[Collected data]
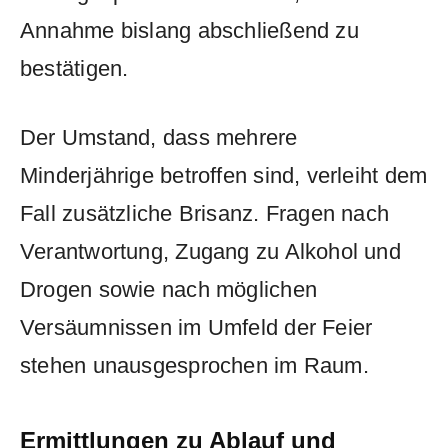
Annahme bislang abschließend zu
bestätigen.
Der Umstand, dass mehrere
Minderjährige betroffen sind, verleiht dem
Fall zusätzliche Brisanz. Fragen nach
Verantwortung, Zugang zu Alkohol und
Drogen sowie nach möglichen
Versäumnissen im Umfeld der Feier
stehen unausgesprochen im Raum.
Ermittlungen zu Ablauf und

What the exercise asks: Starting with the line that contains "Minderjährige betroffen sind, verleiht dem", restate every line up to and including the last one above, exactly.

Exercise answer:
Minderjährige betroffen sind, verleiht dem
Fall zusätzliche Brisanz. Fragen nach
Verantwortung, Zugang zu Alkohol und
Drogen sowie nach möglichen
Versäumnissen im Umfeld der Feier
stehen unausgesprochen im Raum.
Ermittlungen zu Ablauf und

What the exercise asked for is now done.